Testo di partenza
>>>

Davanti alla quinta sezione del Tribunale, nel luglio scorso, per i due imputati aveva retto l’ipotesi di truffa, era caduto il reato di false fatturazioni ed era andato prescritto, invece, quello di abuso d’ufficio contestato in concorso con alcuni burocrati comunali. E arrivò una condanna ad un anno e mezzo ciascuno di carcere.

L’inchiesta partì da un esposto anonimo. Alla fine delle indagini, secondo la Procura, sarebbe emerso che il Comune assegnò alla Calanica la concessione dell’area demaniale senza gara pubblica. Inoltre, sempre secondo l’accusa, Di Gregoli e Caronna avrebbero usato per fini propri e non per la bonifica delle coste i 228 mila euro avuti dai fondi Por regionali.

Ed era proprio su questa seconda ipotesi che si incentrava il processo davanti alla Corte dei Conti. Il collegio presieduto da Luciana Savagnone motiva l’assoluzione scrivendo che “dalla documentazione non si rinvengono elementi atti a sostenere la responsabilità per danno erariale dei soggetti convenuti per sviamento delle risorse pubbliche dalle finalità dell’investimento programmato”. I giudici contabili concludono che “lo scopo per il quale il finanziamento era stato concesso è stato conseguito, avendo la società Calanica provveduto a realizzare e mettere in funzione lo stabilimento balneare”.

A Di Gregoli e Caronna, assistiti dall’avvocato Carmela Puzzo, veniva contestato anche di non avere rispettato l’impegno per la “decementificazione” della zona. Sul punto i giudici scrivono che gli obblighi di “rinaturalizzazione non facevano parte del progetto per cui è stata concessa la sovvenzione”. Non solo: “Va considerato che la materiale attività di decementifazione non era comunque possibile essendo condizionata alla preliminare stesura di un apposito progetto da parte del Comune di Palermo, oggetto di successiva approvazione della Regione Siciliana”.

<<<

Compito breve 1
Ricopia parola per parola le voci, cominciando dalla riga che contiene "scientific name: Oxalis acetosella" e proseguendo fino all'ultima riga delle voci, entrambe incluse.
L'articolo sul processo e le voci provengono da fonti diverse.

Dati esercizio
>>>

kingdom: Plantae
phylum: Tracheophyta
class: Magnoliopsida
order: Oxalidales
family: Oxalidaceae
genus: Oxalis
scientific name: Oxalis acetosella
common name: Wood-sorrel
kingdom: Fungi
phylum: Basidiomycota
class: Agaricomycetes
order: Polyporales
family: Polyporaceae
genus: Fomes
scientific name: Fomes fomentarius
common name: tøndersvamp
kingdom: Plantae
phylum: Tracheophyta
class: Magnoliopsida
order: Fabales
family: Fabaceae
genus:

<<<

Compito breve 2
Riprendi l'articolo sul processo e scrivine il seguito a partire dall'ultima frase riportata.

Risposta attesa 1
scientific name: Oxalis acetosella
common name: Wood-sorrel
kingdom: Fungi
phylum: Basidiomycota
class: Agaricomycetes
order: Polyporales
family: Polyporaceae
genus: Fomes
scientific name: Fomes fomentarius
common name: tøndersvamp
kingdom: Plantae
phylum: Tracheophyta
class: Magnoliopsida
order: Fabales
family: Fabaceae
genus:

Risposta attesa 2
Sul punto era stata molto accorata l’arringa in sede penale dell’avvocato Sal Mormino (è già stato presentato ricorso in appello contro la condanna): “Si contesta agli imputati di non avere rispettato l’impegno per la decementificazione della zona – spiegò il legale -. Ebbene l’impegno è stato preso con un apposita convenzione. È stata la Regione a dire che non si poteva fare, come ha spiegato in aula il responsabile del Demanio. E lo conferma l’esistenza di una nota. Il pm nulla dice sulla nota perché altrimenti avrebbe dovuto ammettere che i lavori non sono stati fatti non per responsabilità della Calanica. Ecco perché il pubblico ministero è stato depistato, portato fuori strada dai consulenti. Il risultato è che un’area restituita ai cittadini è tornata ad essere un immondezzaio”.

Ancora, in sede contabile, ai due imprenditori citati in giudizio veniva contestato di avere violato la destinazione d’uso dei beni comprati con i soldi della Regione. In particolare, nel 2009, lettini e sdraio con il logo Addaura reef furono utilizzati al Circolo del tennis 2 di Palermo. Tutto regolare dicono i giudici contabili, citando la convenzione che era stata stipulata e che “aveva un evidente scopo pubblicitario”.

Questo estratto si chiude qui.